Der Solarthermie wird dagegen höchstens Mitleid entgegen gebracht. Es sollte vielleicht nicht sein, die Visionen der Solarwärmepioniere haben sich nicht erfüllt. Nach Selbstbaubewegung und den anschließend gewachsenen hoffnungsvollen mittelständischer Unternehmen wurde die Solarwärme in Deutschland zu großen Teilen von der Heizungsindustrie assimiliert. Sie ist als Branche zumindest hierzulande nahezu nicht mehr existent, sondern nur noch Teil einer Unternehmenssparte die vor allem Feuerungsanlagen herstellt. Kesselbauer sind nun mal aus anderem Stahl geschmiedet, sie wollen vor allem Heizungen verkaufen. Folglich gibt man sich dort auch gar nicht übermäßig viel Mühe die eigene Solarwärmesparte offensiv zu bewerben. Die Intersolar zeigt das deutlich: Dieses Jahr werden nahezu keine Kollektoren mehr auf der solaren Leitmesse mehr zu finden sein. Aber auch auf SHK-Messen dienen sie oftmals nur als nette Staffage, nicht zu sagen wie grüne Werbeflächen eines ansonsten traditionell geprägten Zweiges.

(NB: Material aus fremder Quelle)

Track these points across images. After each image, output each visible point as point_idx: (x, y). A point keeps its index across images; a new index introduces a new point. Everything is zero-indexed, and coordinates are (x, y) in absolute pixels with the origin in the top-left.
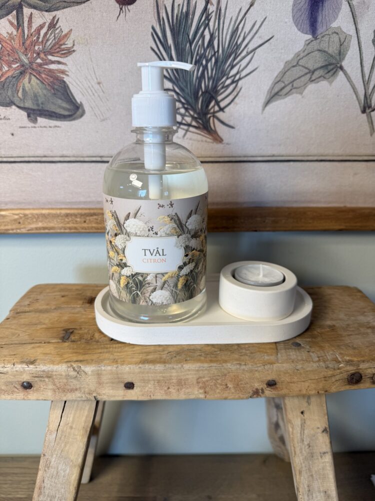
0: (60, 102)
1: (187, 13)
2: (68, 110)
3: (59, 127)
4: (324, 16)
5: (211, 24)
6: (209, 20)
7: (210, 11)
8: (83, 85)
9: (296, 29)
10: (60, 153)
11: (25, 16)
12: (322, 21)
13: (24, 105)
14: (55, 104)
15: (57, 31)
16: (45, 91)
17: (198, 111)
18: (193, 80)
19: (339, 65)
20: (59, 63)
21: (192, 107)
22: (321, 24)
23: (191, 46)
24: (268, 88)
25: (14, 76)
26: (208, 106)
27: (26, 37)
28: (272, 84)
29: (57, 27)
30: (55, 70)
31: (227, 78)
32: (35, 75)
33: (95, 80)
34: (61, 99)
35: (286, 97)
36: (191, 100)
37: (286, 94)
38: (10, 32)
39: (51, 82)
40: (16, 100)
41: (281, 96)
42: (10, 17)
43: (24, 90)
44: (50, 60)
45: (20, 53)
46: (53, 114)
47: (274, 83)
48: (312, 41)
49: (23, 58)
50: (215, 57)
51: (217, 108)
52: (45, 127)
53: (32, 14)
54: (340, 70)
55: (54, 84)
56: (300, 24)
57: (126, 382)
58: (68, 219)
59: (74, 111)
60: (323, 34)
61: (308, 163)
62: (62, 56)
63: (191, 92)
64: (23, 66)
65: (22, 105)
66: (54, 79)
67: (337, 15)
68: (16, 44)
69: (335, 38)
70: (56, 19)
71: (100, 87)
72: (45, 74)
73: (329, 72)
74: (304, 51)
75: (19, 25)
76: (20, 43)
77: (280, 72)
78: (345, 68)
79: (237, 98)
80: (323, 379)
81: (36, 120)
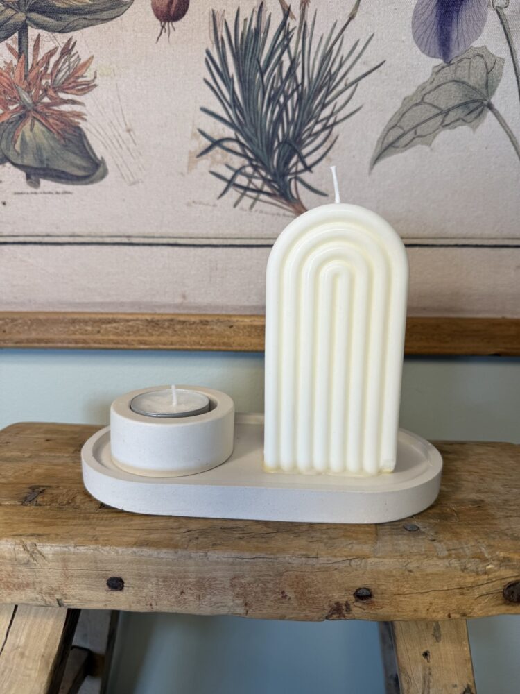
0: (72, 157)
1: (257, 31)
2: (84, 168)
3: (69, 193)
4: (460, 31)
5: (292, 45)
6: (289, 40)
7: (291, 28)
8: (106, 134)
9: (419, 51)
10: (69, 231)
11: (30, 40)
12: (457, 38)
13: (22, 162)
14: (66, 161)
15: (73, 59)
16: (52, 143)
17: (272, 170)
18: (265, 125)
19: (485, 103)
20: (74, 102)
21: (263, 163)
22: (457, 43)
23: (262, 77)
24: (378, 136)
25: (10, 121)
26: (287, 163)
27: (30, 67)
28: (384, 130)
29: (72, 53)
30: (69, 112)
31: (317, 123)
32: (40, 119)
33: (124, 126)
34: (74, 153)
35: (406, 150)
36: (263, 154)
37: (406, 145)
38: (8, 61)
39: (61, 129)
40: (11, 155)
41: (397, 147)
42: (9, 41)
43: (23, 141)
44: (62, 99)
45: (20, 90)
46: (63, 175)
47: (387, 130)
48: (443, 68)
49: (24, 96)
50: (298, 92)
51: (300, 166)
52: (50, 193)
53: (39, 36)
54: (488, 110)
55: (66, 132)
56: (424, 44)
57: (110, 576)
58: (74, 327)
59: (92, 170)
60: (460, 57)
61: (442, 250)
62: (79, 93)
63: (262, 143)
64: (24, 107)
65: (19, 162)
66: (66, 125)
67: (481, 31)
68: (15, 77)
69: (479, 63)
70: (72, 43)
71: (131, 135)
72: (54, 119)
73: (471, 112)
74: (432, 83)
75: (21, 52)
76: (21, 76)
77: (396, 113)
78: (496, 106)
79: (331, 151)
80: (457, 591)
81: (38, 183)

Es gäbe viel zu tun (für Solarthermie)
Dabei hatte sich an den Rahmenbedingungen eigentlich nichts geändert. Der Wärmebedarf im Gebäudebestand ist nach wie vor sehr hoch. Auch durch ambitionierte energetische Sanierungsmaßnahmen werden diese Häuser nicht zu "nearly zero-energy buildings", wie sie die EU Ende dieser Dekade vorschreiben möchte. Die Realität ist eine andere: Bundesdeutsche Heizkessel werden weiter immer älter. Der Modernisierungsstau ist nichts beunruhigendes, man hat sich wie beim Urlaubsstau, längst daran gewöhnt.

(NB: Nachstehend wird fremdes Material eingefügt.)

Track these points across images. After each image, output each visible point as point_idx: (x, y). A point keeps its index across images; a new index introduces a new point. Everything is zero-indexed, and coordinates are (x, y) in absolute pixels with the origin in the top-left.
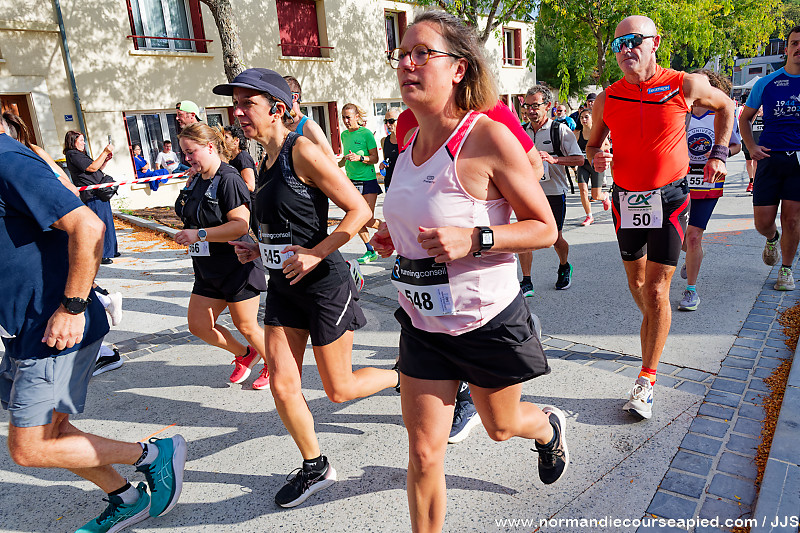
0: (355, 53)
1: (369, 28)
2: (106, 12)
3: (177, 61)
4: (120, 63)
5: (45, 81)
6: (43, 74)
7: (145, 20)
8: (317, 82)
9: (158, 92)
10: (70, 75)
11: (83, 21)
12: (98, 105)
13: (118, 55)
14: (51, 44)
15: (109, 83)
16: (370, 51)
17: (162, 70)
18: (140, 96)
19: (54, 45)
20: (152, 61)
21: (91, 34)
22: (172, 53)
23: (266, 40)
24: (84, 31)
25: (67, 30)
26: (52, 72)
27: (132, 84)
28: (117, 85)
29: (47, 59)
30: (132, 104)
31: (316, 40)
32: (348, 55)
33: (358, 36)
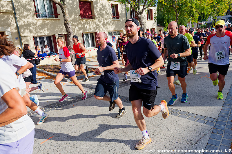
0: (103, 17)
1: (107, 10)
2: (28, 6)
3: (49, 21)
4: (32, 22)
5: (9, 28)
6: (9, 26)
7: (39, 8)
8: (91, 26)
9: (43, 30)
10: (17, 25)
11: (21, 9)
12: (25, 34)
13: (31, 19)
14: (11, 16)
15: (29, 28)
16: (107, 17)
17: (45, 24)
18: (38, 31)
19: (12, 17)
20: (42, 21)
21: (23, 13)
22: (48, 18)
23: (76, 14)
24: (21, 12)
25: (16, 12)
26: (12, 25)
27: (36, 28)
28: (31, 28)
29: (10, 21)
30: (35, 34)
31: (91, 14)
32: (100, 18)
33: (104, 12)
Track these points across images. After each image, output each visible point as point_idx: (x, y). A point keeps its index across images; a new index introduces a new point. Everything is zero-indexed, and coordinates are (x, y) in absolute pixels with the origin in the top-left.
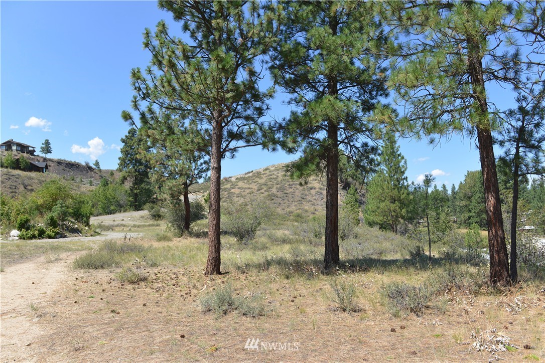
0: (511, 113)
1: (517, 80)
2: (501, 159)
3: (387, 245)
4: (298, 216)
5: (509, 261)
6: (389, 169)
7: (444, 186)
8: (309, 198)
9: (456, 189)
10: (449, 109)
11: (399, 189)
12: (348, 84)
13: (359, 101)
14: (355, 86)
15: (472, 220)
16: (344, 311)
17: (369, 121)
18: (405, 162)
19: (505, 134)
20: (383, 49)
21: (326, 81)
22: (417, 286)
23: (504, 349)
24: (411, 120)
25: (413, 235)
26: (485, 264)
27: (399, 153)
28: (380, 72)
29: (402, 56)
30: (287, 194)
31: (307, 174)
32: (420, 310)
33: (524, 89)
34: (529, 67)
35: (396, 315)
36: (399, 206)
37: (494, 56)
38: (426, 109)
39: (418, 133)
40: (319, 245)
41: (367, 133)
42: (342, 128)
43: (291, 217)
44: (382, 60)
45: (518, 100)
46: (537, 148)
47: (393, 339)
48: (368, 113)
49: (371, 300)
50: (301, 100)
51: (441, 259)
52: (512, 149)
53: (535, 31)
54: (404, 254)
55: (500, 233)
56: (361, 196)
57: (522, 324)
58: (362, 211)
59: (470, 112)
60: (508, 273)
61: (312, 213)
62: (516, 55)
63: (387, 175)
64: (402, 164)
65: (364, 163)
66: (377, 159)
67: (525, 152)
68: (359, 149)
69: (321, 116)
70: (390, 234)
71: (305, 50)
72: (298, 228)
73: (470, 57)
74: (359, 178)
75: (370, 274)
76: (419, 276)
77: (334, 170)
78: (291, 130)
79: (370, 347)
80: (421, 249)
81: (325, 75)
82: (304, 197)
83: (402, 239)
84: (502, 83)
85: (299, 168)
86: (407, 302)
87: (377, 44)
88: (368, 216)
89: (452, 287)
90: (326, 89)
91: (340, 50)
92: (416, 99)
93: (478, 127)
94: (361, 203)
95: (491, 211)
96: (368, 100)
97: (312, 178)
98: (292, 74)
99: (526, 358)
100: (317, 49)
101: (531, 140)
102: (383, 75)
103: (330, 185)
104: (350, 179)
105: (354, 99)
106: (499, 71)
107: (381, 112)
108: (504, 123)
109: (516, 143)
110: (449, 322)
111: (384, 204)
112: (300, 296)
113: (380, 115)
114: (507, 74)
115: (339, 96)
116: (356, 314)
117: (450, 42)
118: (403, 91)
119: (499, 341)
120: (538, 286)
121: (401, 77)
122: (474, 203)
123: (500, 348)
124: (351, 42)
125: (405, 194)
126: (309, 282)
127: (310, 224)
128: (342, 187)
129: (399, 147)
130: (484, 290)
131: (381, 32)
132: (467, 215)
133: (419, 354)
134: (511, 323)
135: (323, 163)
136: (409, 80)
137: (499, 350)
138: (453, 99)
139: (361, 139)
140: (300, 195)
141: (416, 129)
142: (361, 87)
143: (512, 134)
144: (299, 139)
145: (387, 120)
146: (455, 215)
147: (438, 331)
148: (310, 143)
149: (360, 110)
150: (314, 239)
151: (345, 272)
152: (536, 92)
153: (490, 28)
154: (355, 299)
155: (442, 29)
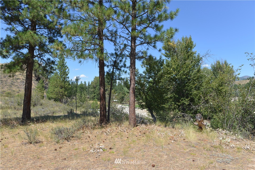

Auch wenn eine möglichst ganzjährige Wärmeversorgung eines Hauses nach wie vor mit nichts effizienter und günstiger als mit Solarwärme erreicht werden kann ist die PV hier einfach cleverer. Das Selbstverständnis der PV-Darsteller lässt einen Widerspruch gar nicht aufkommen, Solarstrom kann alles, Solarthermie war gestern. Noch dazu lässt die EnEV nicht viel Spielraum zum Atmen.
War's das schon?
Auch wenn man mit der Situation des zögerlichen Agierens der Kesselbesitzer als solches nicht zufrieden ist, schließlich sind 5 Millionen veraltete und ineffiziente Ölheizungen nicht nur im Sinne des Klimaschutzes und der Ressourcenverschwendung ein Thema, sondern vor allem ein riesiges Marktpotential, frohlockt man von Seiten des Bundesverband der Deutschen Heizungsindustrie trotzdem: 2015 war ein "erfolgreiches Jahr"! Sozusagen "back to the roots" verzeichneten die gas- und ölbasierten Systeme ein Comeback. Fossil dominiert, Biomassekessel mussten erneut Markteinbußen hinnehmen. Wird der Tausch einer Ölheizung durchaus oft mit Solarthermie kombiniert, ändert das nichts an der Wertigkeit der Technik. Die Solaranlage unterstützt hier stets den fossilen Brenner, nicht umgekehrt. Langzeitspeicher, Saisonspeicher, Sonnenhaus - all das ist nur etwas für Exoten. Nicht unerwähnt lassen sollte man, dass es im letzten Quartal einen kleinen Solarwärmeschub gab. Das ganze Jahr betrachtet war es zwar erneut ein Minus von 10 Prozent, man wird sehen wie es 2016 weiter gehen wird.
Chancengleichheit
Haben sich die Zeiten geändert und ist Strom bald die monovalente Quelle unseres Antriebs? Das wird zu klären sein, noch ist es nicht so weit. Vielleicht sollte man das Augenmerk stärker auf die Dekarbonisierung lenken. Das ist schließlich ein Ergebnis von Paris. Eine CO2-Steuer könnte vieles gerade rücken, so lange sie nicht mit festen Faktoren arbeitet, sondern die jeweils eingesetzte Technologie realistisch bewertet. Hier können alle Regenerativen nur gewinnen, auch der Strom aus der Steckdose für die Wärmepumpenheizung im Winter, da sich sein Charakter mittel bis langfristig ändern wird.